**SECCIÓN DE TEXTO:**

El cura que sucedió a Salvador en el barrio en que vivíamos, me llamó y me dijo que no me quería en la parroquia, que me dedicara a los drogadictos y a hacerles campos de fútbol. Le di las gracias y dejé su reino, la parroquia.
Mi entrada en la vida ordinaria tuvo desde el principio dos puntos de referencia: mi familia y mi trabajo. Con otros padres fundé la A.P.A. del colegio de mi hija. Organicé actos y viajes culturales con los alumnos. Disfrutaba en las asambleas con la presencia de los padres y madres. Estuve de presidente dieciocho años. En ese tiempo fui invitado al capítulo provincial y general de las HHdel Amor de DiosS, trabajé para el colegio
y por los alumnos, y conseguimos ser modelo de A.P.A. en la congregación.

**REGISTROS MOSTRADOS:**
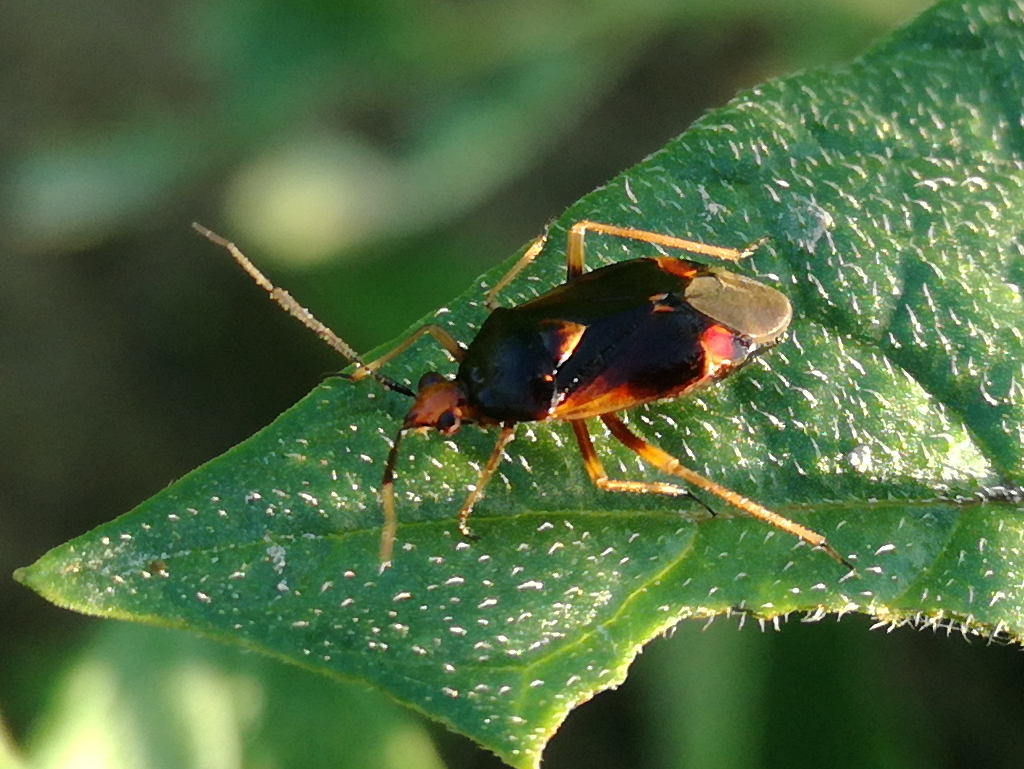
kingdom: Animalia
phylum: Arthropoda
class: Insecta
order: Hemiptera
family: Miridae
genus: Deraeocoris
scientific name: Deraeocoris ruber
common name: Plant bug
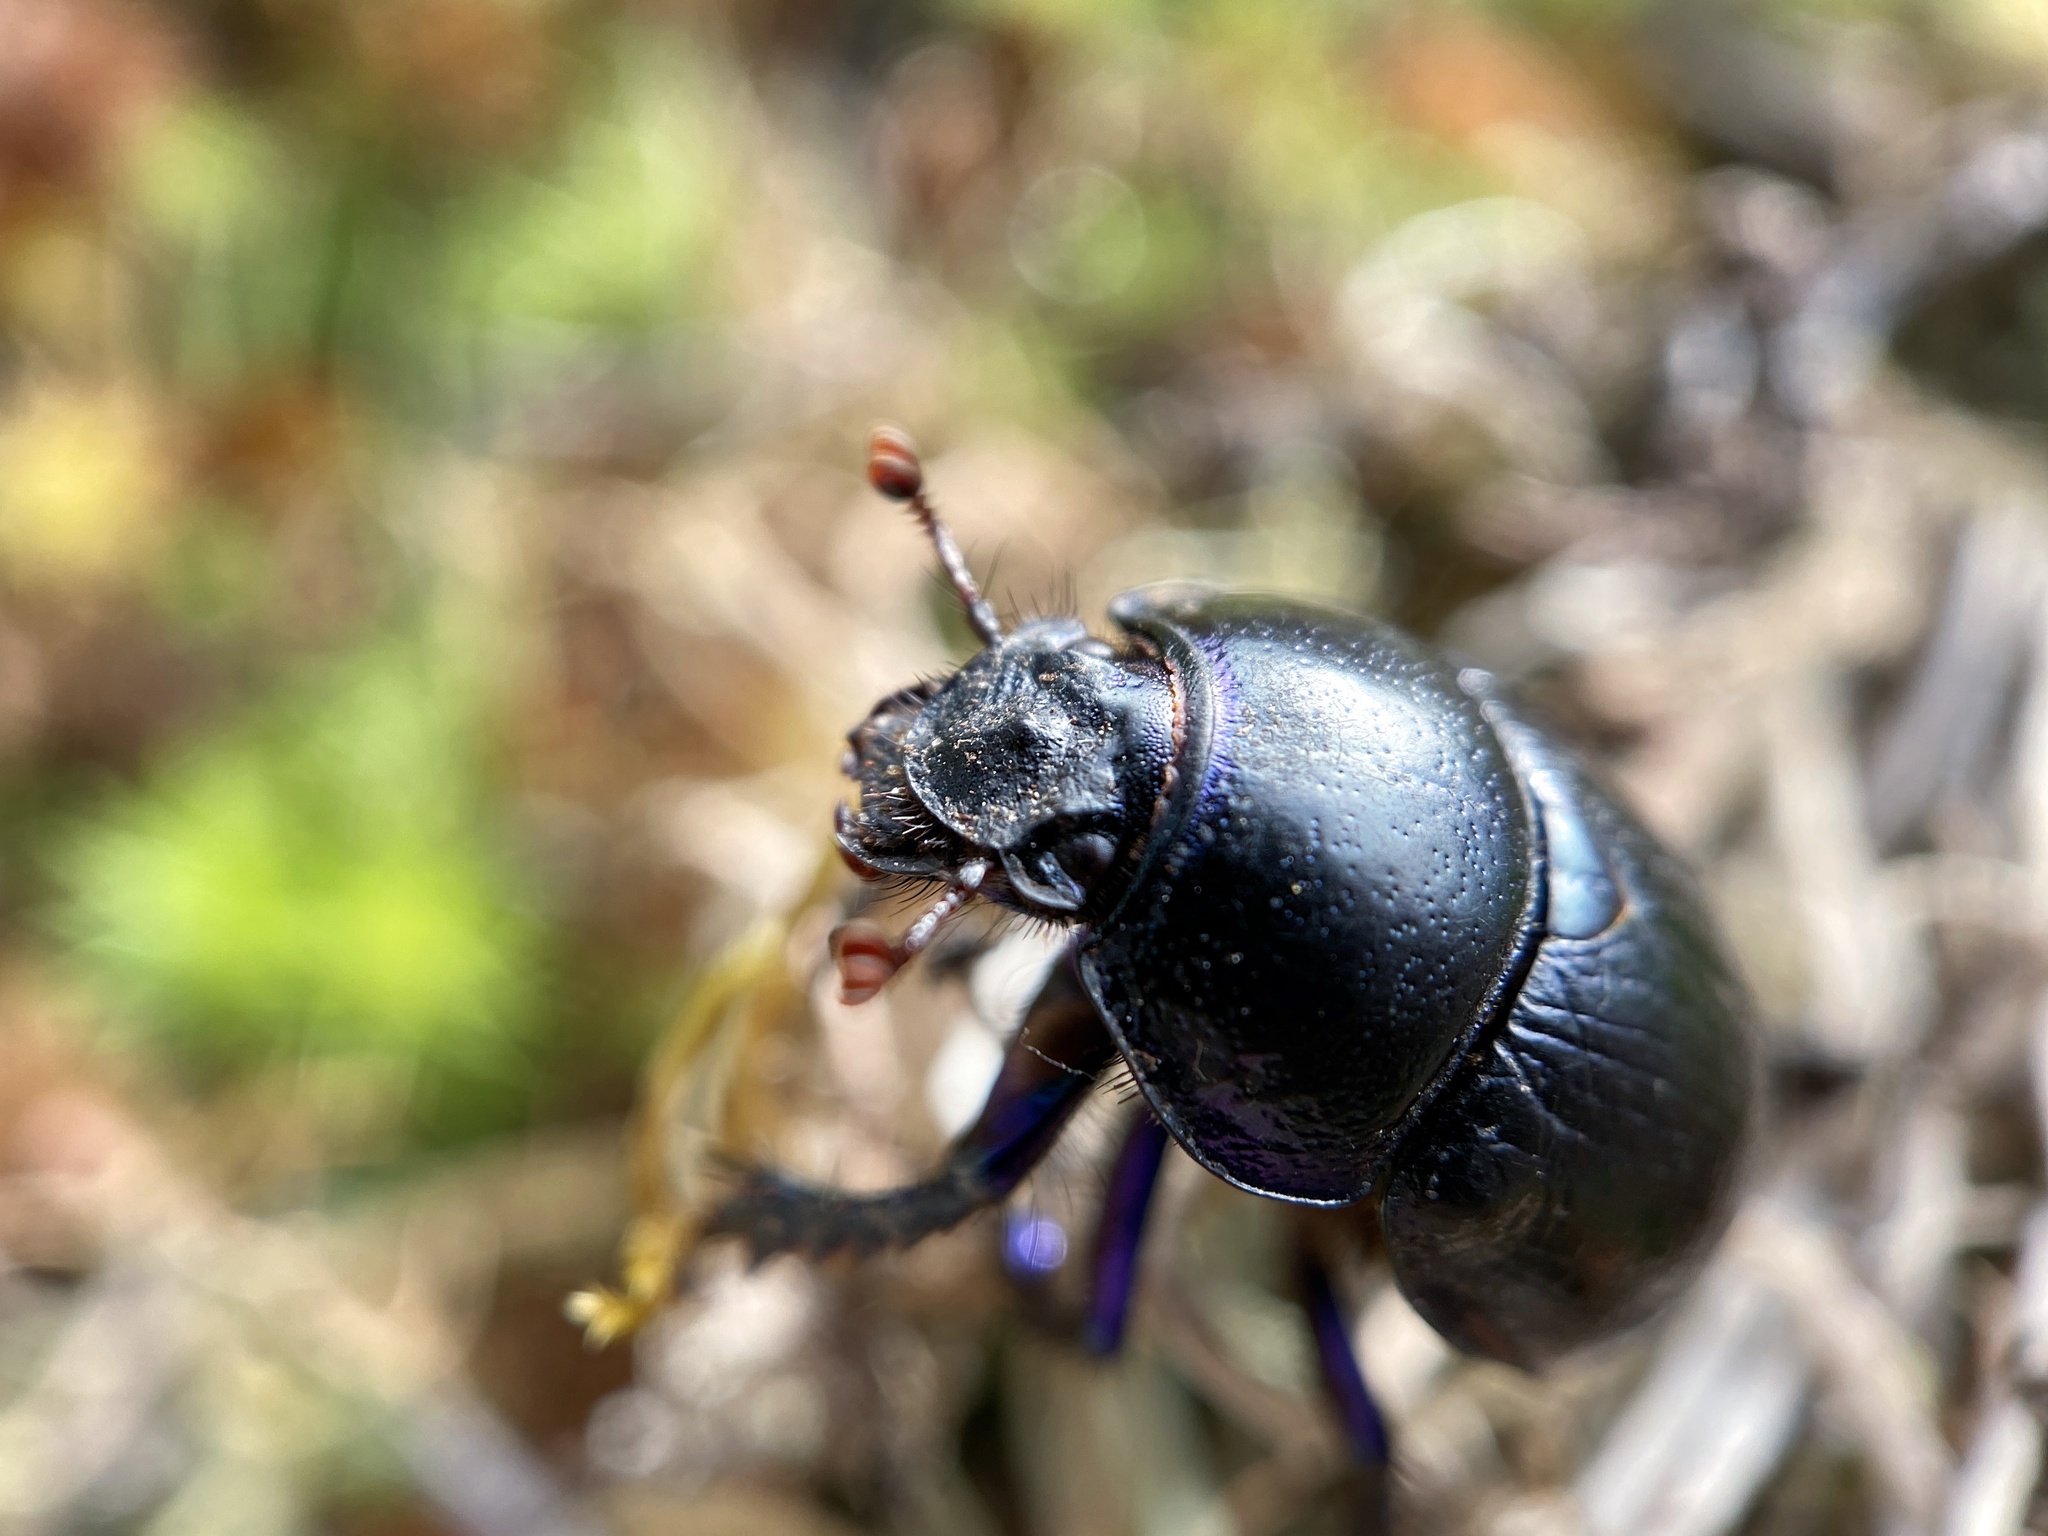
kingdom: Animalia
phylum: Arthropoda
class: Insecta
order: Coleoptera
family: Geotrupidae
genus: Anoplotrupes
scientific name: Anoplotrupes stercorosus
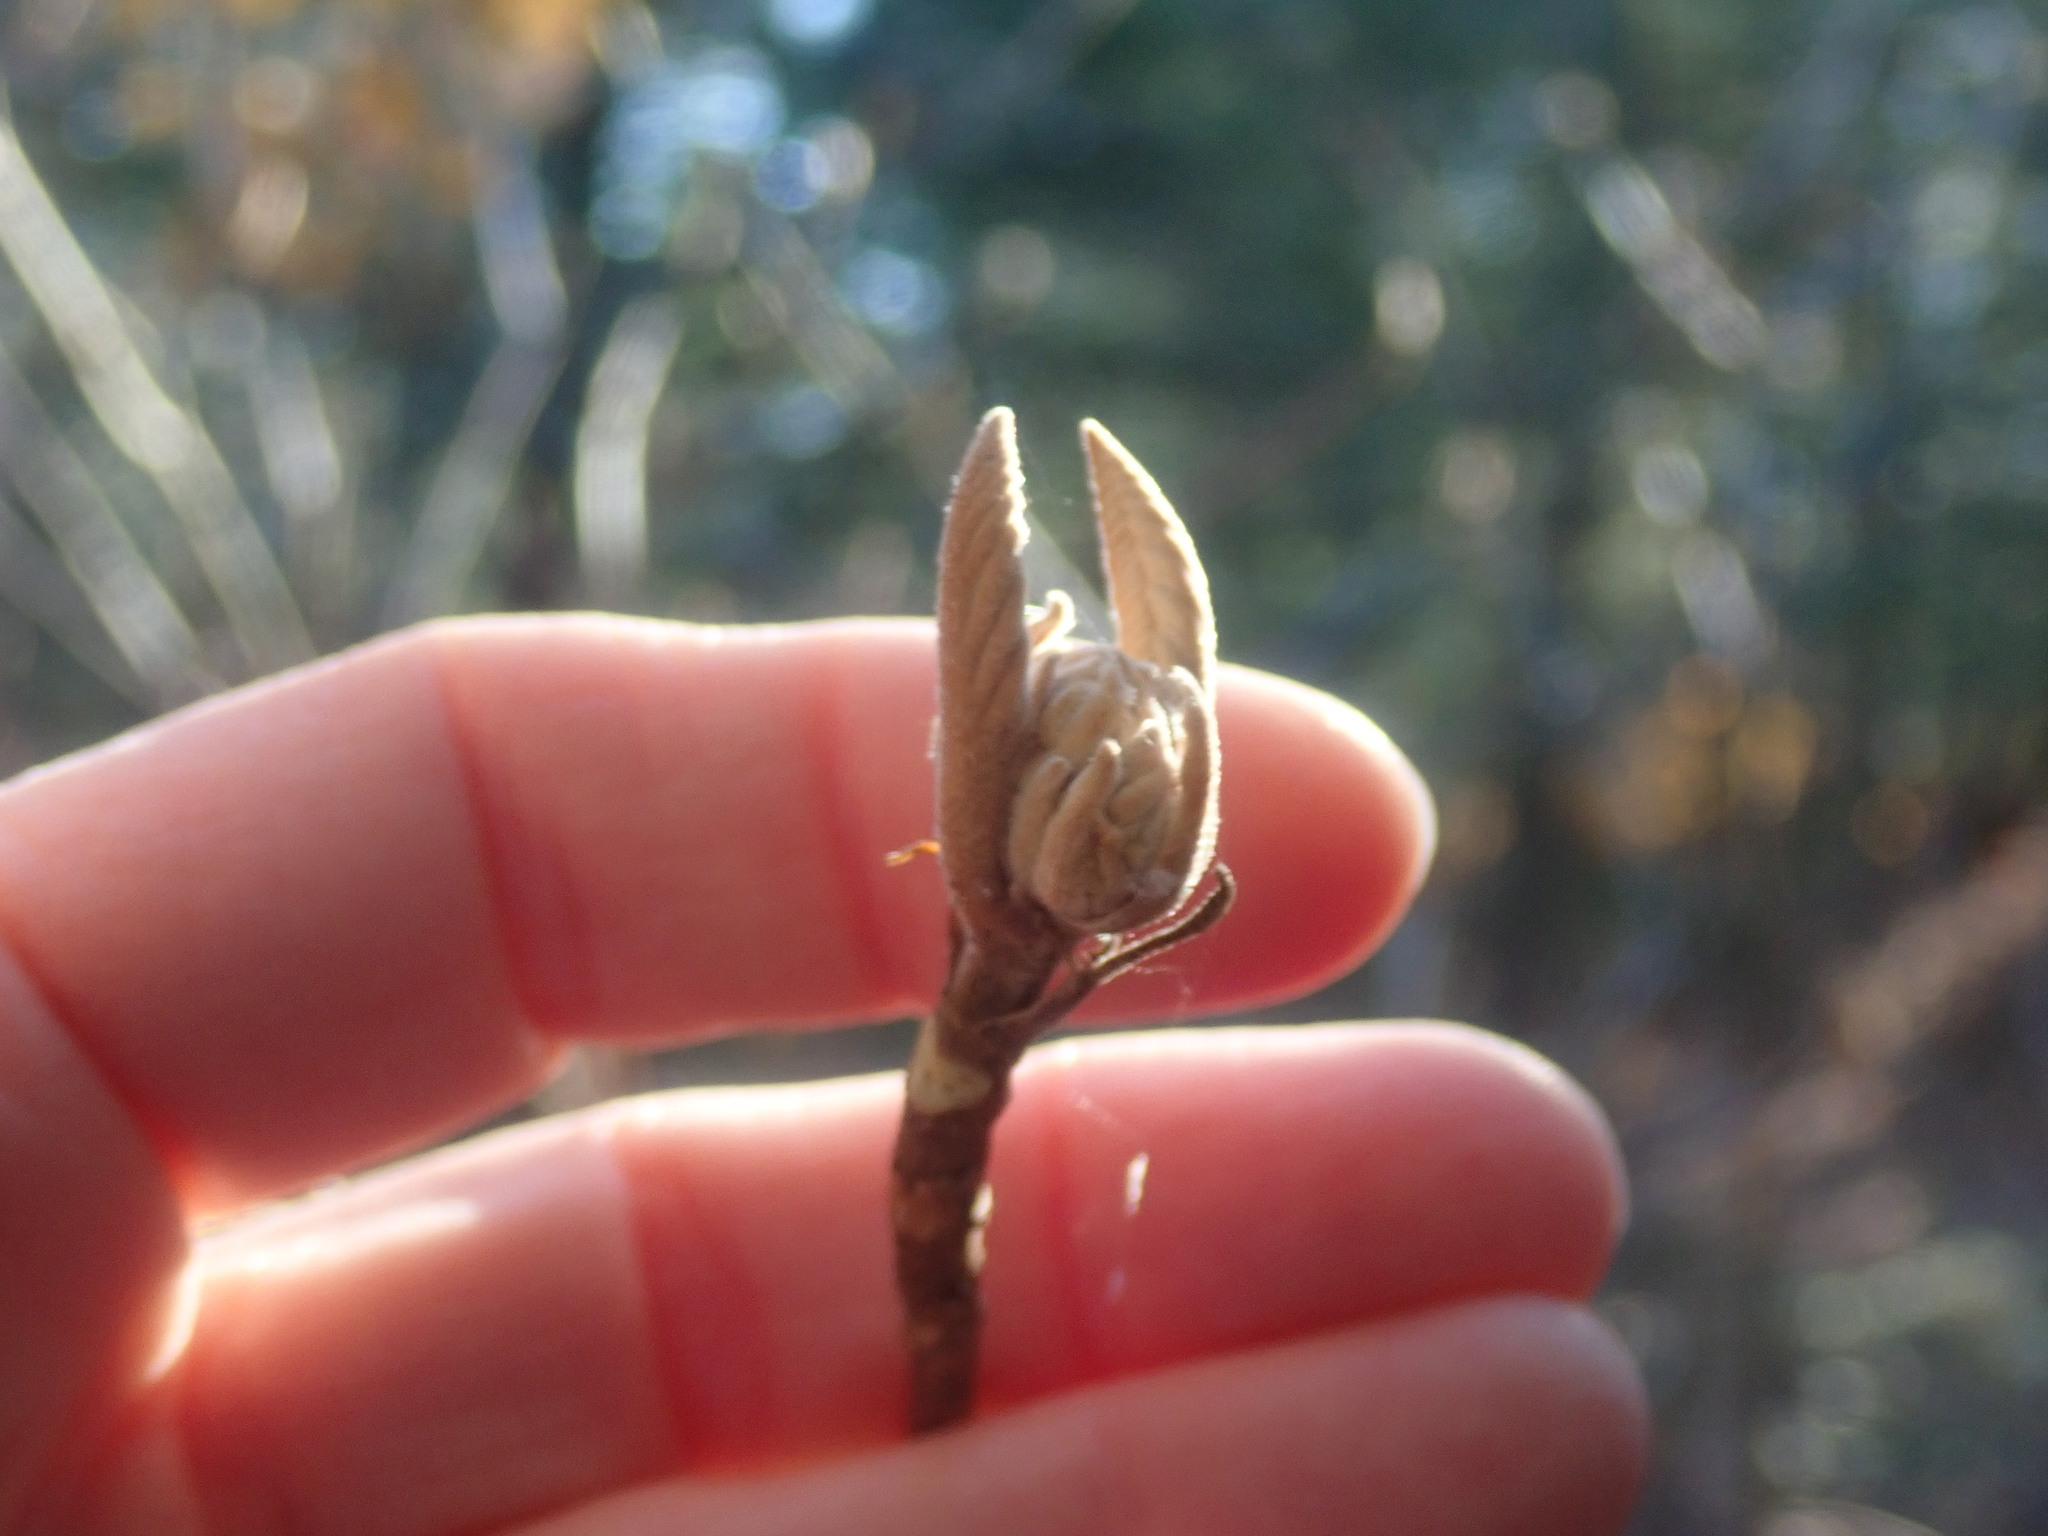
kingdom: Plantae
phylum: Tracheophyta
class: Magnoliopsida
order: Dipsacales
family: Viburnaceae
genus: Viburnum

**TAREAS:**
(1) En el relato sobre la A.P.A., sustituye "presidente" por "secretario" y reproduce el pasaje entre "Mi entrada en" y "en la congregación.", ambos incluidos.
(2) Retoma el relato sobre la parroquia y la A.P.A. y continúalo a partir de su última frase.

**RESPUESTAS EN ORDEN:**
(1)
Mi entrada en la vida ordinaria tuvo desde el principio dos puntos de referencia: mi familia y mi trabajo. Con otros padres fundé la A.P.A. del colegio de mi hija. Organicé actos y viajes culturales con los alumnos. Disfrutaba en las asambleas con la presencia de los padres y madres. Estuve de secretario dieciocho años. En ese tiempo fui invitado al capítulo provincial y general de las HHdel Amor de DiosS, trabajé para el colegio
y por los alumnos, y conseguimos ser modelo de A.P.A. en la congregación.

(2)
También, antes de la dispensa, siendo todavía Salvador el párroco, di catequesis de confirmación a un grupo de adultos y de adolescentes. El canciller, compañero de estudio, en un pontifical en la parroquia me negó la comunión. El cura del colegio no me permitió actuar hasta que me dieron la dispensa. Pobrecitos los que valoran más un frío papel que el calor de una vida de honradez y entrega a los demás.
Doy gracias a la revista «Tiempo de hablar- Tiempo de actuar». Para mí ha sido y es una corriente de frescor en tantos momentos en los que el calor de las amenazas y las prohibiciones suplantan al amor y la comprensión. También algunos libros de Leonardo Bof me han enriquecido y fortalecido.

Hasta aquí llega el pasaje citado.